A quel punto, una volta giunti al desktop di windows, cliccando su start-programmi sinceriamoci di trovare la cartella esecuzione automatica (è possibile raggiungere la medesima cartella attraverso il percorso risorse del computer – disco locale c: – programmi – esecuzione automatica). Al suo interno troveremo un processo dal nome strano, composto di solito da lettere e numeri. Eliminiamolo senza timore con un clic del tasto destro e poi con un clic sinistro su elimina. Se infatti restasse al suo posto, ad ogni nostro tentativo di avviare il browser farebbe comparire la finestra del virus senza la possibilità di chiuderla. 

UNA VOLTA ELIMINATO IL PROCESSO INDESIDERATO: sembrerà un consiglio piuttosto banale, ma dopo aver eliminato la ( o le ) voci indesiderate dall’esecuzione automatica effettuiamo una scansione completa del nostro computer con il nostro antivirus, rigorosamente aggiornato alle ultime definizioni. Non dovrebbe più esserci alcuna traccia della minaccia che sino a poco prima ci ha fatto sudare freddo.

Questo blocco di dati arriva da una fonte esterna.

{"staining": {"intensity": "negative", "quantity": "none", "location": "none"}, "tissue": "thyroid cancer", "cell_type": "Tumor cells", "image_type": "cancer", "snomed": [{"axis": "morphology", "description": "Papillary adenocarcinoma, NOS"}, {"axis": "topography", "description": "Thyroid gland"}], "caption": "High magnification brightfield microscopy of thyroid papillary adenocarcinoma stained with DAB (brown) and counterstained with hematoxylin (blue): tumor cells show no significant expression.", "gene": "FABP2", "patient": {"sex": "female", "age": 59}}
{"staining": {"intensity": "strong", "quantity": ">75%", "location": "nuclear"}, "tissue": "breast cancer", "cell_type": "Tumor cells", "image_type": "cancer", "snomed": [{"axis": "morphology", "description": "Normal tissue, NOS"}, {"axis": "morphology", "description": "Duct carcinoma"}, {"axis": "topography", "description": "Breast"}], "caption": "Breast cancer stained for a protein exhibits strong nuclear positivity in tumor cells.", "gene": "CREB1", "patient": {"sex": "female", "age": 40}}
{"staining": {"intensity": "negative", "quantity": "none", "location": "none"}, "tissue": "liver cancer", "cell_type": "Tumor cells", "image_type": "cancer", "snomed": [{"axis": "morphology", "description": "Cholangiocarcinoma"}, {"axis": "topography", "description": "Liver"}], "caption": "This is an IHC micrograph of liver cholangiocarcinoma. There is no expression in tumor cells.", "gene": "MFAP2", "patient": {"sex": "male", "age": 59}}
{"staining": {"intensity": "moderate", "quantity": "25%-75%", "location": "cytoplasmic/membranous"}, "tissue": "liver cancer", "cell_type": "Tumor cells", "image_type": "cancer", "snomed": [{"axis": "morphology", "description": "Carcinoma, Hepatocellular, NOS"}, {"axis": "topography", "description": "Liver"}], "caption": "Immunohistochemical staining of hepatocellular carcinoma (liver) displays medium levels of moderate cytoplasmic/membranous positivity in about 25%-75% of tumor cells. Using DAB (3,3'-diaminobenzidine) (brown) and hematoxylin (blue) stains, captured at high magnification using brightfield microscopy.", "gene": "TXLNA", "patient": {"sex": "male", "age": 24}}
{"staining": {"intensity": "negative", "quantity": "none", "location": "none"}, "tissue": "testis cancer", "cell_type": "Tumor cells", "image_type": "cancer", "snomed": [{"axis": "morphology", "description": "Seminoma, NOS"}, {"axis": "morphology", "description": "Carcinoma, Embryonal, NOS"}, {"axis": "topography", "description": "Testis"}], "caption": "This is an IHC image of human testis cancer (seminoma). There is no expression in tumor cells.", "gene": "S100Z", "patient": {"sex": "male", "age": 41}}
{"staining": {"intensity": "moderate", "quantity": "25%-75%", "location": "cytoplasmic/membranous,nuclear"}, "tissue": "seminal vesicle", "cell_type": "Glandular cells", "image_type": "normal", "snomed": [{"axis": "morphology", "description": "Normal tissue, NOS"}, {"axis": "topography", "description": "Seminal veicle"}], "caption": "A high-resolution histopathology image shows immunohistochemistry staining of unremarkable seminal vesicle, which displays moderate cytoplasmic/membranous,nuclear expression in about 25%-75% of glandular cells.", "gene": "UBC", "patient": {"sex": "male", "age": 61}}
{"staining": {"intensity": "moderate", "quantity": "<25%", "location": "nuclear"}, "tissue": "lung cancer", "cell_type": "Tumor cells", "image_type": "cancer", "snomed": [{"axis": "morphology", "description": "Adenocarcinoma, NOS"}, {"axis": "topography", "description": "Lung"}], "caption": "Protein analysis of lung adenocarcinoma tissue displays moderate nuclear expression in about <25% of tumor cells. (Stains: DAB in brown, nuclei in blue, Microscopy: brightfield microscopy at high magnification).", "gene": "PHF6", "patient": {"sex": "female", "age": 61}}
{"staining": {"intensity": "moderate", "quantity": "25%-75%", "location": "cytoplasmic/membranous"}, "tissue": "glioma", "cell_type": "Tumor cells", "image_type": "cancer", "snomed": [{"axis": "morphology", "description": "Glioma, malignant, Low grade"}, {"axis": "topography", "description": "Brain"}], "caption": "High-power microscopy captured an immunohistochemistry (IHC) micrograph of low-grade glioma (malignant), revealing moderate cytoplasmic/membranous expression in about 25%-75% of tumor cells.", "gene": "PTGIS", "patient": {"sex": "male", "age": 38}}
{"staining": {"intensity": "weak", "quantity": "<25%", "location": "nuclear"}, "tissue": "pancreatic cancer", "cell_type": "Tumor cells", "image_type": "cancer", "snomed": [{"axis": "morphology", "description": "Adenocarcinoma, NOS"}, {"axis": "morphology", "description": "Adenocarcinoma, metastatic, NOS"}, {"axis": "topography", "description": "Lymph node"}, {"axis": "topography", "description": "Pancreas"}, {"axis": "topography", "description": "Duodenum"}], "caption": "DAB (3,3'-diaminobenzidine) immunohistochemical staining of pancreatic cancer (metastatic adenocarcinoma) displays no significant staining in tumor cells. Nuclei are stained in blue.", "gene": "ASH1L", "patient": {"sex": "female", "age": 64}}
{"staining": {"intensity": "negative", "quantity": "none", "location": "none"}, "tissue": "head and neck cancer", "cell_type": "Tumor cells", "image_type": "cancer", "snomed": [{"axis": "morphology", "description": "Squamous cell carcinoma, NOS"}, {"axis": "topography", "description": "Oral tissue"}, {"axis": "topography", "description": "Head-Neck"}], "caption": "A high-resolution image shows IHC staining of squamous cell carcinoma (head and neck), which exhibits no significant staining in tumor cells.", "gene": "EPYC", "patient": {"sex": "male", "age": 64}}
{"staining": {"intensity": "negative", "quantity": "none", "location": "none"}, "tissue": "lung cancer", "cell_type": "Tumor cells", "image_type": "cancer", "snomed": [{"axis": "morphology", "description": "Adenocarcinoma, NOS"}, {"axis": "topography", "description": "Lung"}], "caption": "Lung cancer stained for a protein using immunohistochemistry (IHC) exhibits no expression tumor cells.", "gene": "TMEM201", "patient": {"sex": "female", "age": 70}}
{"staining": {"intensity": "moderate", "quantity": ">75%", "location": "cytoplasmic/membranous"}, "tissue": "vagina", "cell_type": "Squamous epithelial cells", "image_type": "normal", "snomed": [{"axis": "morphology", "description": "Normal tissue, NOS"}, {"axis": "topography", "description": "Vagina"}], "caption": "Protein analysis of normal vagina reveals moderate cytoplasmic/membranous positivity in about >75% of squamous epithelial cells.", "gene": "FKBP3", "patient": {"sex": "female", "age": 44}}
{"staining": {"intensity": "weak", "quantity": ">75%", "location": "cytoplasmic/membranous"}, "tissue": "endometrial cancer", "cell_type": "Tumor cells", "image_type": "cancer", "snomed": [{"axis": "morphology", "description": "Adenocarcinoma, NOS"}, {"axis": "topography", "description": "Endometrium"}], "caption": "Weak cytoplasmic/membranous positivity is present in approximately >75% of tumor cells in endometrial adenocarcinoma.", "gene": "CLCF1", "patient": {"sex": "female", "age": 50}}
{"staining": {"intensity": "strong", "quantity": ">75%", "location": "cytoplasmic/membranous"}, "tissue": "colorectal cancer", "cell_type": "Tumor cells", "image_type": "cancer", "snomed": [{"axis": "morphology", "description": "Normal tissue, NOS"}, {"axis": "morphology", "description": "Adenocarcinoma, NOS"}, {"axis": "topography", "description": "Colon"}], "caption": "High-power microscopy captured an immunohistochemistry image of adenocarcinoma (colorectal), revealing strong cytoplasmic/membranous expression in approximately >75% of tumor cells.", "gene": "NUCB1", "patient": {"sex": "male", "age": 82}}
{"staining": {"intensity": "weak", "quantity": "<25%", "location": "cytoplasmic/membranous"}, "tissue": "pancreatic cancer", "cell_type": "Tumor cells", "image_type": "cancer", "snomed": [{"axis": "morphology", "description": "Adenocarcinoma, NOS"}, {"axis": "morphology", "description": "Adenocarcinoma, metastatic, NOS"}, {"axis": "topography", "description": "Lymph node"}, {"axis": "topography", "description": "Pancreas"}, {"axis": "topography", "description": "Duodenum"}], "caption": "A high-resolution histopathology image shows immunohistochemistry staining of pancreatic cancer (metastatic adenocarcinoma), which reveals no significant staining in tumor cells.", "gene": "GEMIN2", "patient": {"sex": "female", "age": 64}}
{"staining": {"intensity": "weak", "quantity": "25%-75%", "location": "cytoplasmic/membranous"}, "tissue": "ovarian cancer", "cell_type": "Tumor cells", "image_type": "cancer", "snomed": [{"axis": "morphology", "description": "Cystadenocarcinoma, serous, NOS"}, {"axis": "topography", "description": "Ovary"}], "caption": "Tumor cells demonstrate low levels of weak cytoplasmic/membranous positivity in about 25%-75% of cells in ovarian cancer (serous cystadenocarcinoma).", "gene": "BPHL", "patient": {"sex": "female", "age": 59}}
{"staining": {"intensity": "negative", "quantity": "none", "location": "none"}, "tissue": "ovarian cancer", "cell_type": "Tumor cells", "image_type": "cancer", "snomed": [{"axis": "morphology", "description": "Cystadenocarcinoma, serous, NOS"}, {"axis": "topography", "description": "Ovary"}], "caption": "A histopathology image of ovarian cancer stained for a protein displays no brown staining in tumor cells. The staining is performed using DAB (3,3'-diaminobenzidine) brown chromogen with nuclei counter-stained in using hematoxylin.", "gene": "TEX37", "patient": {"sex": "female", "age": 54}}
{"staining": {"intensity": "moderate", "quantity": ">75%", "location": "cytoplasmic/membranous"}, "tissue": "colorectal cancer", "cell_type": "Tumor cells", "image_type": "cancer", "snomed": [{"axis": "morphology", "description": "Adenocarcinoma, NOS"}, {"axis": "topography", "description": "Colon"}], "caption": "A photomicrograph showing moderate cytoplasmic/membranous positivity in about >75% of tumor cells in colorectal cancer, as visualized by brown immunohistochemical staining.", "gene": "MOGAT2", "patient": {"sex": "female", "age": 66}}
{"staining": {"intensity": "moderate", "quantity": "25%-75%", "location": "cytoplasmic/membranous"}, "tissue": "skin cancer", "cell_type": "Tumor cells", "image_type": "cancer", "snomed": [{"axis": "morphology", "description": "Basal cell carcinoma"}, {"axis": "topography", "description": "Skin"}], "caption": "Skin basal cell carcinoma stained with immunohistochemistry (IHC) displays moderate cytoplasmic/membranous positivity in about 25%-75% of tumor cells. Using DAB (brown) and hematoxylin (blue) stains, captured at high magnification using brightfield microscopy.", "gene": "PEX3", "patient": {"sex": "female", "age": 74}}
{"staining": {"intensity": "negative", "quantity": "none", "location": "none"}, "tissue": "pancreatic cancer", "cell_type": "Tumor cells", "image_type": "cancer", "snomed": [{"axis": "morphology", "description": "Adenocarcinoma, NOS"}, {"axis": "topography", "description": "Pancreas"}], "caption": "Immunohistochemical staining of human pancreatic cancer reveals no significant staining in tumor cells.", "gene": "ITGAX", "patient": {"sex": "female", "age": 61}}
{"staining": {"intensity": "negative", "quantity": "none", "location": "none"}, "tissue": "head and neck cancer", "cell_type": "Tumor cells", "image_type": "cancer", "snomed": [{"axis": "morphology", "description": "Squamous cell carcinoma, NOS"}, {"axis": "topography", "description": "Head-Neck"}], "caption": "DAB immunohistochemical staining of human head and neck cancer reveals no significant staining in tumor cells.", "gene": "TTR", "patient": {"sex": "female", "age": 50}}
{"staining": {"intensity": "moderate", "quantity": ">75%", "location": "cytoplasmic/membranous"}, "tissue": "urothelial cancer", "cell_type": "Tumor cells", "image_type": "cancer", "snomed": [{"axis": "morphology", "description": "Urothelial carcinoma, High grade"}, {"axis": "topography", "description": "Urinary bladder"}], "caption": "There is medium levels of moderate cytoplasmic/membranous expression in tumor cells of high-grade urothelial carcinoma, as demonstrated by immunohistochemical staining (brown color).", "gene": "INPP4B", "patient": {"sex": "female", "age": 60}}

Posto che la Polizia Postale e delle Comunicazioni è sempre disponibile mediante qualificati professionisti a rassicurare gli utenti della rete in caso di eventuali dubbi, prima di contattare i loro uffici (a proposito, i numeri degli uffici divisi per regione li potete trovare qui), evitiamo di porci subito in stato di allarme ed osserviamo con attenzione le finestre insolite che possono comparire durante la nostra esperienza in rete: a volte, come in questo caso, si tratta di truffe raffinate (pensate che in questo caso i links incriminati si appoggiano ad un server russo) ma facilmente smascherabili aguzzando la vista e…il buon senso!